What do Brazilian companies that opened their doors in 2020, at the beginning of the pandemic, have in common? Considering the trend indicated by a study from IBGE released at the end of last year, 60% of them will close their doors by December. This is the index of companies that do not survive the first five years of life in Brazil – and it doesn't even require a single historic event, like the pandemic, for them to cease operations.
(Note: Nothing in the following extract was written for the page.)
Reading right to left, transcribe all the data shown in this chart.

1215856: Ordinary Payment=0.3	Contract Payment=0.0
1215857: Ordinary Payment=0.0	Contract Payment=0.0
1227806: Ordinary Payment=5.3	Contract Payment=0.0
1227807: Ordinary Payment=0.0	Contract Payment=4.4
Throughout their journey, some of the biggest obstacles for organizations in the country are related to the behavior of their leadership. Something that is independent of chaos in health, climate, or the economy. A stance that does not give proper attention to planning, management, or even the pace that the company needs to maintain in order to create conditions for expansion. Take the right steps at the right time.
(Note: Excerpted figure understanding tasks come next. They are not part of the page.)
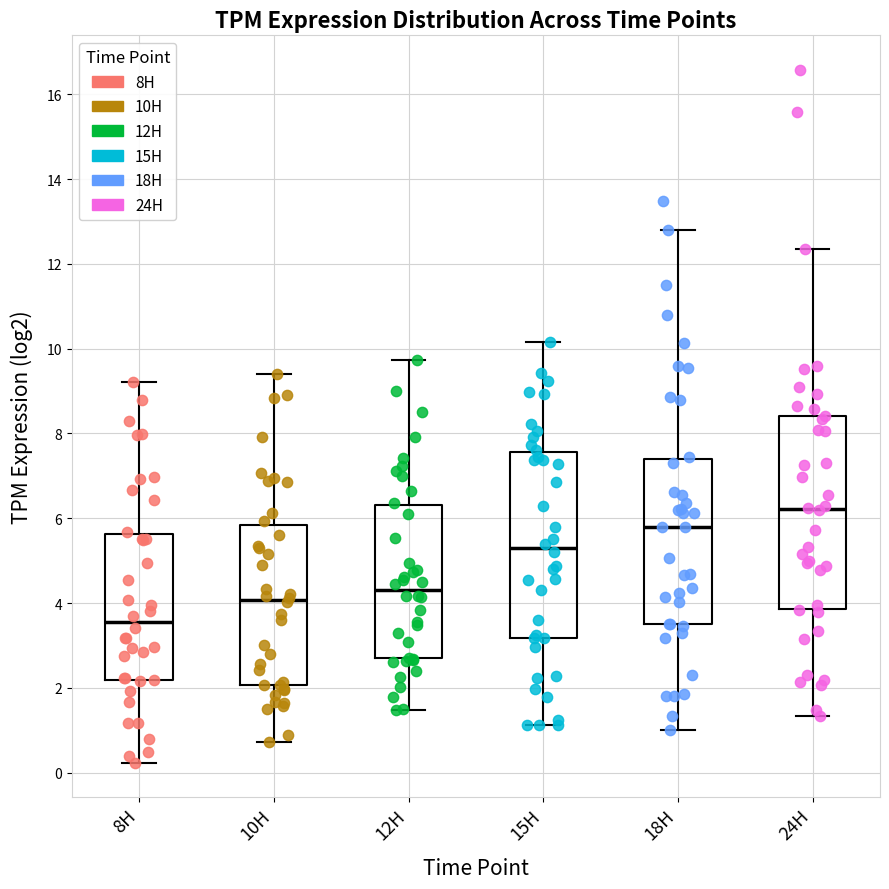

Reading left to right, read every box against the y-axis: the position of its median line, the range the box covers, and the ends of its whiskers. The values are not printed on the chart, so give them approximately, as read against the axis.

8H: median 3.6, box 2.2 to 5.6, whiskers 0.2 to 9.2
10H: median 4.0, box 2.0 to 5.8, whiskers 0.8 to 9.4
12H: median 4.4, box 2.6 to 6.4, whiskers 1.4 to 9.8
15H: median 5.4, box 3.2 to 7.6, whiskers 1.2 to 10.2
18H: median 5.8, box 3.6 to 7.4, whiskers 1.0 to 12.8
24H: median 6.2, box 3.8 to 8.4, whiskers 1.4 to 12.4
The Brazilian scenario, with sudden regulatory changes, high interest rates, and excessive bureaucracy, is already complex enough for entrepreneurs to create even more barriers. To understand how a greater number of companies can build longer-lasting trajectories, however, I like to think of the 5 Ps of corporate survival. The first of them is planning.
No matter how the winds change later and the entrepreneur needs to steer the helm differently, starting with a well-structured plan is essential. It's better to have a plan to be changed than to navigate without an adequate one, or none. Perhaps the idea of a Minimum Viable Product (MVP) has led some to interpret that every part of the business is in the testing phase, awaiting insights to improve over time.
Yes, everything is subject to improvement. However, not all adjustments can be postponed. There are strategic decisions that need to be made from the beginning, or else a company risks losing relevance. There are innovation and technological transition costs, for example, which, if delayed, make operations too expensive or even make the business unviable.
The key to growth lies in the balance between solid planning and what can be flexible. Between values, beliefs, and resources that the company must have from its founding – to be born with them – and what it can acquire over the years.
The second P is for performance. If some time ago the availability of venture capital in the market allowed for accelerating the expansion of companies before they were able to generate revenue, that cycle has ended. Now it is essential to focus on business efficiency from day 1. Think of ways to show investors that the company is capable of growing in a predictable and scalable manner. Prove that your model works and, even better, is profitable.
The third P relates to processes. Be easy for the client to understand, simple for the team to deliver. Be wary of what is 100% digital, because digital doesn't work on its own. It is necessary to identify how the decades of experience of professionals can align with new technologies to accelerate results. Both are complementary.
The letter P stands for people. A company cannot wait to grow to start valuing its talents, which includes recognition, training, and the creation of a strong and diverse culture. A 2024 Gartner survey indicates that skills shortage is the greatest workforce-related risk, according to 80% of the interviewed advisors. If you are not helping your people to evolve, other organizations are helping theirs, potentially reaping benefits.
We still have time until December to give our companies an even more promising future. Is it when our fifth P appears: departure 2026?